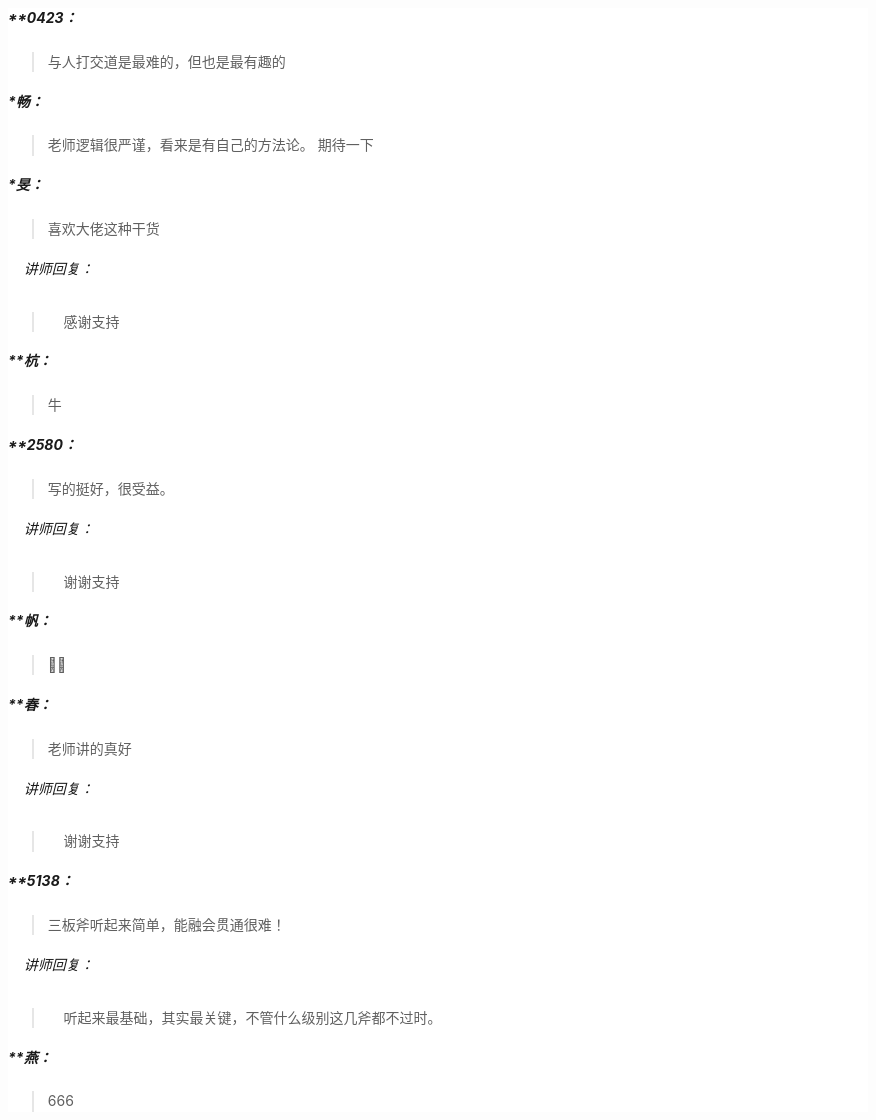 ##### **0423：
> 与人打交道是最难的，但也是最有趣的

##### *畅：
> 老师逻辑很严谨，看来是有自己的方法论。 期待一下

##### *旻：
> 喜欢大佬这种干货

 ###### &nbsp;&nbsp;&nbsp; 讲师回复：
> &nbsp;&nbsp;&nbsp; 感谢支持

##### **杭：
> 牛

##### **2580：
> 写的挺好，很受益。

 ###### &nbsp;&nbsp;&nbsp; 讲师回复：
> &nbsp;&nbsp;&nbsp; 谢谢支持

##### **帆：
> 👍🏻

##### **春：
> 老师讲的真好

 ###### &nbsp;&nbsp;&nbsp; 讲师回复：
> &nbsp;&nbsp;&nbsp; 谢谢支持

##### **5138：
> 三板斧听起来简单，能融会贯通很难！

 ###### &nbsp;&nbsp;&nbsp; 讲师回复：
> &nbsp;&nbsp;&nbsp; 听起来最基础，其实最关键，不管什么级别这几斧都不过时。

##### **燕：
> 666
==========
Problem to work on
Write out the records in full and exactly, omitting the pictures they hold.

Exercise solution
 ##### **0423：
> 与人打交道是最难的，但也是最有趣的

##### *畅：
> 老师逻辑很严谨，看来是有自己的方法论。 期待一下

##### *旻：
> 喜欢大佬这种干货

 ###### &nbsp;&nbsp;&nbsp; 讲师回复：
> &nbsp;&nbsp;&nbsp; 感谢支持

##### **杭：
> 牛

##### **2580：
> 写的挺好，很受益。

 ###### &nbsp;&nbsp;&nbsp; 讲师回复：
> &nbsp;&nbsp;&nbsp; 谢谢支持

##### **帆：
> 👍🏻

##### **春：
> 老师讲的真好

 ###### &nbsp;&nbsp;&nbsp; 讲师回复：
> &nbsp;&nbsp;&nbsp; 谢谢支持

##### **5138：
> 三板斧听起来简单，能融会贯通很难！

 ###### &nbsp;&nbsp;&nbsp; 讲师回复：
> &nbsp;&nbsp;&nbsp; 听起来最基础，其实最关键，不管什么级别这几斧都不过时。

##### **燕：
> 666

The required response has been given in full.